Au Burkina Faso, l’attaque de Sabcé force les pays voisins à unir leurs efforts contre le terrorisme

Une attaque éclair qui secoue la province du Bam

Le Centre-Nord du Burkina Faso a été le théâtre d’un nouveau drame sécuritaire ce vendredi matin. À Sabcé, dans la province du Bam, un poste des Forces de défense et de sécurité (FDS) a subi une attaque d’une violence inouïe de la part des combattants du JNIM. L’assaut, déclenché aux premières heures du jour, a profité de l’effet de surprise pour submerger temporairement les défenses locales.

Les échanges de tirs intenses ont plongé la commune et ses alentours dans une atmosphère de chaos. Malgré la résistance acharnée des soldats burkinabè et des Volontaires pour la patrie (VDP), les assaillants, lourdement équipés et mobiles, ont réussi à s’emparer des lieux avant de les piller et de se retirer sous la pression des renforts aériens. Le bilan exact reste en suspens, mais l’attaque rappelle avec force la fragilité des axes stratégiques reliant le Centre-Nord au reste du pays.

Des failles sécuritaires qui persistent malgré les moyens déployés

Cette incursion à Sabcé illustre les limites persistantes de la stratégie de sécurisation actuelle. Malgré l’augmentation des effectifs, l’acquisition d’équipements modernes et l’engagement citoyen via les VDP, les groupes armés conservent une capacité de frappe redoutable. Les experts locaux pointent du doigt l’absence d’une vision proactive du renseignement et des délais de réaction trop longs pour les renforts terrestres. Les terroristes, eux, misent sur leur mobilité et leur connaissance des terrains transfrontaliers pour frapper là où ils le souhaitent.

Face à cette réalité, une question s’impose : comment endiguer une menace qui ne connaît pas de frontières ? La réponse pourrait bien se trouver dans une coopération régionale renforcée.

Le Bénin propose une réponse collective face à l’hydre terroriste

L’appel à une synergie des forces, lancé par le président béninois Romuald Wadagni, prend une résonance particulière après l’attaque de Sabcé. Ce dernier avait immédiatement souligné la nécessité d’une approche unifiée lors d’une visite d’État à Niamey et Ouagadougou, marquant ainsi son engagement en faveur d’une mutualisation des ressources militaires et du renseignement.

« Un ennemi sans frontières exige une réponse sans frontières », avait-il déclaré, rappelant que la sécurité ne peut plus être une affaire de souveraineté isolée. Cette vision, saluée par les observateurs de la crise sahélienne, contraste avec les anciennes rivalités interétatiques et prône un pragmatisme militaire indispensable pour briser l’élan des groupes armés.

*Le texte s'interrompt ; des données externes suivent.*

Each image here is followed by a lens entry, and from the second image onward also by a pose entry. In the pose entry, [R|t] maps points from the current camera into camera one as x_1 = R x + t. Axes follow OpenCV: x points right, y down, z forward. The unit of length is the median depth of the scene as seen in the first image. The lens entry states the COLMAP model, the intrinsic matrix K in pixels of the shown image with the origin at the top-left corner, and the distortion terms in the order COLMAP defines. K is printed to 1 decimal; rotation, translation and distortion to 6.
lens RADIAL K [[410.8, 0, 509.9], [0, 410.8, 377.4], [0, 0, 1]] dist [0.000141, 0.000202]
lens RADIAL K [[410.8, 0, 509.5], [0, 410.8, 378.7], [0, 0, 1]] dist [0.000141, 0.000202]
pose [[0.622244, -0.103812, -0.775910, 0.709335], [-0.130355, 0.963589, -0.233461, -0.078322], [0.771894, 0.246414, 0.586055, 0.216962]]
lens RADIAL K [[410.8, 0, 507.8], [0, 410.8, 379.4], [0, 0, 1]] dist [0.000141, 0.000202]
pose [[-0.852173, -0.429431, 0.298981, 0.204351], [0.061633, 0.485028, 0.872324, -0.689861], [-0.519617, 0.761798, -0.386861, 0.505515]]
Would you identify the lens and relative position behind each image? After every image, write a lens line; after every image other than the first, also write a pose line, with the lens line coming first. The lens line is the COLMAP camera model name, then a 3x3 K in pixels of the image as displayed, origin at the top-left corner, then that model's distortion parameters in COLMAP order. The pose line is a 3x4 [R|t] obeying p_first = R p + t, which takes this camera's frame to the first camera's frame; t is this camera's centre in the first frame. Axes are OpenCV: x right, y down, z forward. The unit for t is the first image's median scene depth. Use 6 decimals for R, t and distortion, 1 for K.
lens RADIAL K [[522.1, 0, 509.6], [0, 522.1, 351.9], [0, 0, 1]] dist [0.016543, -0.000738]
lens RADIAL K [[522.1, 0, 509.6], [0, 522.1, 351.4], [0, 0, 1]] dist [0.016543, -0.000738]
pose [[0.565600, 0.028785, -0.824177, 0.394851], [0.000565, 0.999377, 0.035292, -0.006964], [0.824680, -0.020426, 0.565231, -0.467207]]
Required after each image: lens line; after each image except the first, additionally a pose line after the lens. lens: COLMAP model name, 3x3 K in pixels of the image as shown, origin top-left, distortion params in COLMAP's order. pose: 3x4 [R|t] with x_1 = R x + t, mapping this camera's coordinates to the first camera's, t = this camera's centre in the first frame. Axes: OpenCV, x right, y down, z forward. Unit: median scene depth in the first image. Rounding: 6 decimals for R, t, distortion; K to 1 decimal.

Vers une riposte transfrontalière : l’urgence d’agir ensemble

L’attaque de Sabcé ne fait que confirmer la pertinence de l’initiative béninoise. Pour être efficace, cette coopération doit désormais se traduire par des actions concrètes : partage en temps réel des données de renseignement, coordination des opérations militaires aux frontières, et droit de poursuite réciproque. Les trois pays – Bénin, Niger et Burkina Faso – partagent des défis communs, notamment dans les zones frontalières comme le parc W et ses écosystèmes adjacents.

Romuald Wadagni a ouvert la voie en tendant la main à Ouagadougou et Niamey. Reste à savoir si cette main sera saisie à temps pour éviter que d’autres Sabcé ne surviennent.

L’heure des choix décisifs pour la sécurité du Sahel

L’incident de Sabcé n’est pas qu’une simple attaque de plus : c’est un signal d’alarme qui ne peut laisser indifférent. Il révèle l’épuisement des stratégies nationales et l’urgence d’une riposte régionale coordonnée. Le Burkina Faso, bien que résilient, ne peut plus compter uniquement sur ses propres moyens pour venir à bout de la menace terroriste.

La balle est désormais dans le camp des dirigeants de la sous-région. Soit ils persévèrent dans l’isolement, au risque de voir la situation empirer, soit ils saisissent cette opportunité pour construire une alliance militaire sans précédent. Le temps presse, et les populations attendent des actes, pas des promesses.